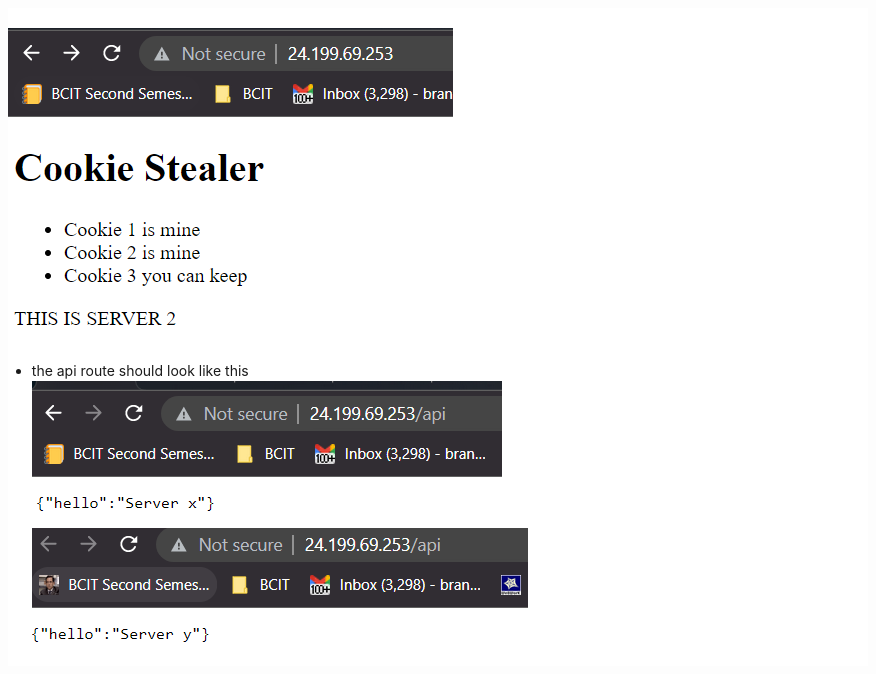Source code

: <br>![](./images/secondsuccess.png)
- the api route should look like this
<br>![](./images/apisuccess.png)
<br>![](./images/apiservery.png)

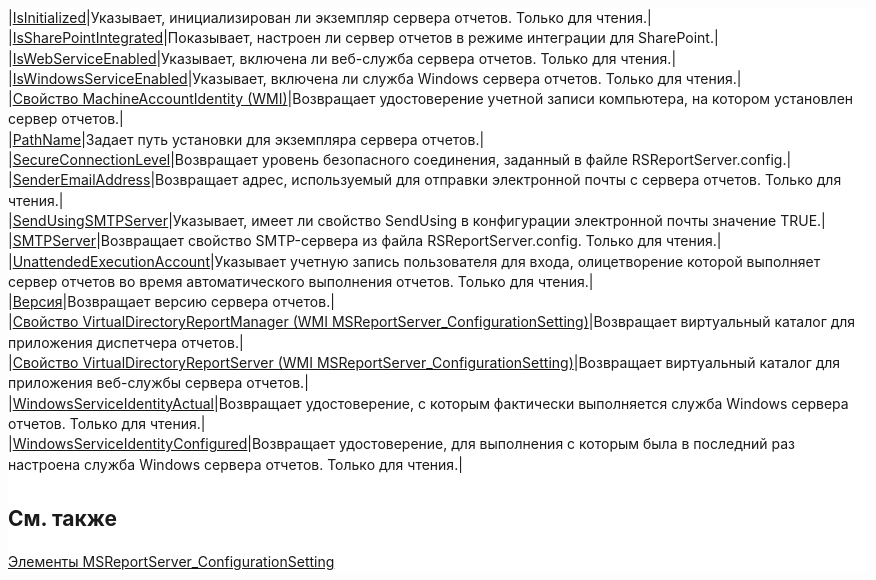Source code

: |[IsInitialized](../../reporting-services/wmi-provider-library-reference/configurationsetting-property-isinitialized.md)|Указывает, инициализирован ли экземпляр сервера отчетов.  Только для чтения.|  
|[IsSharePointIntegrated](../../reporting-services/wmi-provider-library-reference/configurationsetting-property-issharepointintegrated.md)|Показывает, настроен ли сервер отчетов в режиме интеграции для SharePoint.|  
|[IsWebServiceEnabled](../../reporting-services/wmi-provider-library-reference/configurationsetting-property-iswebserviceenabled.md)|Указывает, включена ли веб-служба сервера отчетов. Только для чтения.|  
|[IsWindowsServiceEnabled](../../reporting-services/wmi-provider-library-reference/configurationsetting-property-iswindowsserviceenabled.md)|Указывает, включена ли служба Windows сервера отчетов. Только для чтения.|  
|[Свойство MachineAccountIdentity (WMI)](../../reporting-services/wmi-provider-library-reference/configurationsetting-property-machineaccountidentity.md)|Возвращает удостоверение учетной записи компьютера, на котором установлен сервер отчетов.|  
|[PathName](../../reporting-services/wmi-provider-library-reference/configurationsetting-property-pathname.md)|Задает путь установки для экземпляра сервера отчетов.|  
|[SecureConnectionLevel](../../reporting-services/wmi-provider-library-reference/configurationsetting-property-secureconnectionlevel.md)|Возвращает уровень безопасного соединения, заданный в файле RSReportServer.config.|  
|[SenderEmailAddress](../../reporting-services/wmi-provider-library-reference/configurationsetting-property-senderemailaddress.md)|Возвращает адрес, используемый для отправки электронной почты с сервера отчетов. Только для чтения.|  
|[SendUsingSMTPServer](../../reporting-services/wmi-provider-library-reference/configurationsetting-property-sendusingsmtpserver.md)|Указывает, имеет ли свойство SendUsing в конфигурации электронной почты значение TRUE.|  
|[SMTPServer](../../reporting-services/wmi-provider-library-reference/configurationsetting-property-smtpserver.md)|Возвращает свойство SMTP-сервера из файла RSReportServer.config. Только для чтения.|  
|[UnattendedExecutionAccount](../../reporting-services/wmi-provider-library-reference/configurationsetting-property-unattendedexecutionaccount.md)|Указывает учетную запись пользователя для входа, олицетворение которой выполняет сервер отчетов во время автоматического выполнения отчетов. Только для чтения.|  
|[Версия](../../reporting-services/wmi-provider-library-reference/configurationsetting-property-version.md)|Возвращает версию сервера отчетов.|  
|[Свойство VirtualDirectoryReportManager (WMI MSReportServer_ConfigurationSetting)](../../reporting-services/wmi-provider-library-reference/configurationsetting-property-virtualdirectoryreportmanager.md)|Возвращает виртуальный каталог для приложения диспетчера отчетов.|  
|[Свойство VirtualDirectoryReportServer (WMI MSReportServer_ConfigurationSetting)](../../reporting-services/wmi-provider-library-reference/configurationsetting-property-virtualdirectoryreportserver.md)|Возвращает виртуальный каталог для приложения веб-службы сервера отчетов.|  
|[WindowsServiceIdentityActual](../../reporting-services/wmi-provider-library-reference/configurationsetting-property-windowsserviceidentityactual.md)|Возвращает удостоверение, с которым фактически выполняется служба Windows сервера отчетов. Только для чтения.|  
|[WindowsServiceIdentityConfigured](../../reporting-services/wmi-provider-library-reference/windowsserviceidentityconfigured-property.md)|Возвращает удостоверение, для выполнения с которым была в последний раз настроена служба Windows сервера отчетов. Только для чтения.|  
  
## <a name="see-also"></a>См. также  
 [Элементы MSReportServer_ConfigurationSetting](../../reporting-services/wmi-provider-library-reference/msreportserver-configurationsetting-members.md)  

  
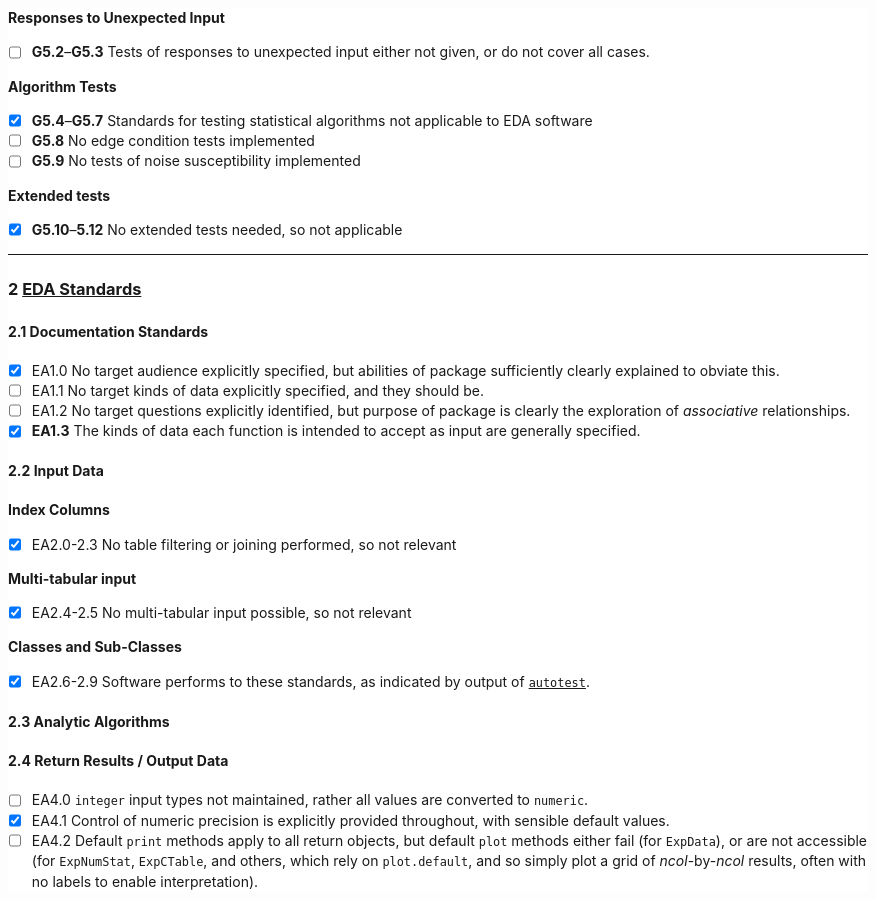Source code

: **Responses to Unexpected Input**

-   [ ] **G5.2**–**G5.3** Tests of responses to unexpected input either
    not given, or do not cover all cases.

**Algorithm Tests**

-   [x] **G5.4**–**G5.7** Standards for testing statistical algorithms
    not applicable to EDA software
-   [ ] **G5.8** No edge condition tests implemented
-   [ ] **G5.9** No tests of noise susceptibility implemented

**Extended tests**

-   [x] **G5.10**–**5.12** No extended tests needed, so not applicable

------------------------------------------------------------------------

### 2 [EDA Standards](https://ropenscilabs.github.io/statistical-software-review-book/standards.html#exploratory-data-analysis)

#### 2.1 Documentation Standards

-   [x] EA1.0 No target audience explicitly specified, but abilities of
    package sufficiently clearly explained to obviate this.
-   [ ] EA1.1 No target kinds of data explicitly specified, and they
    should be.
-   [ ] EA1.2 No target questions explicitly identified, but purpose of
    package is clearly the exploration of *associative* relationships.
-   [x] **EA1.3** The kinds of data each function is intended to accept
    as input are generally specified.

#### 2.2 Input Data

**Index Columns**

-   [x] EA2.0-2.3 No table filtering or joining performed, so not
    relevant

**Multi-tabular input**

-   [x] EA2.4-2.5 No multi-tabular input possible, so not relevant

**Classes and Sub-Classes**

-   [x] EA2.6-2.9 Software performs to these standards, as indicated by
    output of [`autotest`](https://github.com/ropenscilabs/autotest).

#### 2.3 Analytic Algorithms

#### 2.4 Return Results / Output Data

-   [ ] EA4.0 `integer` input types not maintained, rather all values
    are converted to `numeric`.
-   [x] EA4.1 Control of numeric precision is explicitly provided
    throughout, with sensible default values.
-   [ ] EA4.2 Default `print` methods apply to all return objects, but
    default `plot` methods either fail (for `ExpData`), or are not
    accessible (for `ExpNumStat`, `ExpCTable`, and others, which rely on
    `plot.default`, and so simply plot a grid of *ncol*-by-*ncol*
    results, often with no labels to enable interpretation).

---+---

● **Problem requirements**: Take the entries shown above and quote them verbatim, passing over the pictures.

● **Answer to this task**:
Source code

: <br>![](./images/secondsuccess.png)
- the api route should look like this
<br>![](./images/apisuccess.png)
<br>![](./images/apiservery.png)

Source code

: |[IsInitialized](../../reporting-services/wmi-provider-library-reference/configurationsetting-property-isinitialized.md)|Указывает, инициализирован ли экземпляр сервера отчетов.  Только для чтения.|  
|[IsSharePointIntegrated](../../reporting-services/wmi-provider-library-reference/configurationsetting-property-issharepointintegrated.md)|Показывает, настроен ли сервер отчетов в режиме интеграции для SharePoint.|  
|[IsWebServiceEnabled](../../reporting-services/wmi-provider-library-reference/configurationsetting-property-iswebserviceenabled.md)|Указывает, включена ли веб-служба сервера отчетов. Только для чтения.|  
|[IsWindowsServiceEnabled](../../reporting-services/wmi-provider-library-reference/configurationsetting-property-iswindowsserviceenabled.md)|Указывает, включена ли служба Windows сервера отчетов. Только для чтения.|  
|[Свойство MachineAccountIdentity (WMI)](../../reporting-services/wmi-provider-library-reference/configurationsetting-property-machineaccountidentity.md)|Возвращает удостоверение учетной записи компьютера, на котором установлен сервер отчетов.|  
|[PathName](../../reporting-services/wmi-provider-library-reference/configurationsetting-property-pathname.md)|Задает путь установки для экземпляра сервера отчетов.|  
|[SecureConnectionLevel](../../reporting-services/wmi-provider-library-reference/configurationsetting-property-secureconnectionlevel.md)|Возвращает уровень безопасного соединения, заданный в файле RSReportServer.config.|  
|[SenderEmailAddress](../../reporting-services/wmi-provider-library-reference/configurationsetting-property-senderemailaddress.md)|Возвращает адрес, используемый для отправки электронной почты с сервера отчетов. Только для чтения.|  
|[SendUsingSMTPServer](../../reporting-services/wmi-provider-library-reference/configurationsetting-property-sendusingsmtpserver.md)|Указывает, имеет ли свойство SendUsing в конфигурации электронной почты значение TRUE.|  
|[SMTPServer](../../reporting-services/wmi-provider-library-reference/configurationsetting-property-smtpserver.md)|Возвращает свойство SMTP-сервера из файла RSReportServer.config. Только для чтения.|  
|[UnattendedExecutionAccount](../../reporting-services/wmi-provider-library-reference/configurationsetting-property-unattendedexecutionaccount.md)|Указывает учетную запись пользователя для входа, олицетворение которой выполняет сервер отчетов во время автоматического выполнения отчетов. Только для чтения.|  
|[Версия](../../reporting-services/wmi-provider-library-reference/configurationsetting-property-version.md)|Возвращает версию сервера отчетов.|  
|[Свойство VirtualDirectoryReportManager (WMI MSReportServer_ConfigurationSetting)](../../reporting-services/wmi-provider-library-reference/configurationsetting-property-virtualdirectoryreportmanager.md)|Возвращает виртуальный каталог для приложения диспетчера отчетов.|  
|[Свойство VirtualDirectoryReportServer (WMI MSReportServer_ConfigurationSetting)](../../reporting-services/wmi-provider-library-reference/configurationsetting-property-virtualdirectoryreportserver.md)|Возвращает виртуальный каталог для приложения веб-службы сервера отчетов.|  
|[WindowsServiceIdentityActual](../../reporting-services/wmi-provider-library-reference/configurationsetting-property-windowsserviceidentityactual.md)|Возвращает удостоверение, с которым фактически выполняется служба Windows сервера отчетов. Только для чтения.|  
|[WindowsServiceIdentityConfigured](../../reporting-services/wmi-provider-library-reference/windowsserviceidentityconfigured-property.md)|Возвращает удостоверение, для выполнения с которым была в последний раз настроена служба Windows сервера отчетов. Только для чтения.|  
  
## <a name="see-also"></a>См. также  
 [Элементы MSReportServer_ConfigurationSetting](../../reporting-services/wmi-provider-library-reference/msreportserver-configurationsetting-members.md)  

  
Source code

: **Responses to Unexpected Input**

-   [ ] **G5.2**–**G5.3** Tests of responses to unexpected input either
    not given, or do not cover all cases.

**Algorithm Tests**

-   [x] **G5.4**–**G5.7** Standards for testing statistical algorithms
    not applicable to EDA software
-   [ ] **G5.8** No edge condition tests implemented
-   [ ] **G5.9** No tests of noise susceptibility implemented

**Extended tests**

-   [x] **G5.10**–**5.12** No extended tests needed, so not applicable

------------------------------------------------------------------------

### 2 [EDA Standards](https://ropenscilabs.github.io/statistical-software-review-book/standards.html#exploratory-data-analysis)

#### 2.1 Documentation Standards

-   [x] EA1.0 No target audience explicitly specified, but abilities of
    package sufficiently clearly explained to obviate this.
-   [ ] EA1.1 No target kinds of data explicitly specified, and they
    should be.
-   [ ] EA1.2 No target questions explicitly identified, but purpose of
    package is clearly the exploration of *associative* relationships.
-   [x] **EA1.3** The kinds of data each function is intended to accept
    as input are generally specified.

#### 2.2 Input Data

**Index Columns**

-   [x] EA2.0-2.3 No table filtering or joining performed, so not
    relevant

**Multi-tabular input**

-   [x] EA2.4-2.5 No multi-tabular input possible, so not relevant

**Classes and Sub-Classes**

-   [x] EA2.6-2.9 Software performs to these standards, as indicated by
    output of [`autotest`](https://github.com/ropenscilabs/autotest).

#### 2.3 Analytic Algorithms

#### 2.4 Return Results / Output Data

-   [ ] EA4.0 `integer` input types not maintained, rather all values
    are converted to `numeric`.
-   [x] EA4.1 Control of numeric precision is explicitly provided
    throughout, with sensible default values.
-   [ ] EA4.2 Default `print` methods apply to all return objects, but
    default `plot` methods either fail (for `ExpData`), or are not
    accessible (for `ExpNumStat`, `ExpCTable`, and others, which rely on
    `plot.default`, and so simply plot a grid of *ncol*-by-*ncol*
    results, often with no labels to enable interpretation).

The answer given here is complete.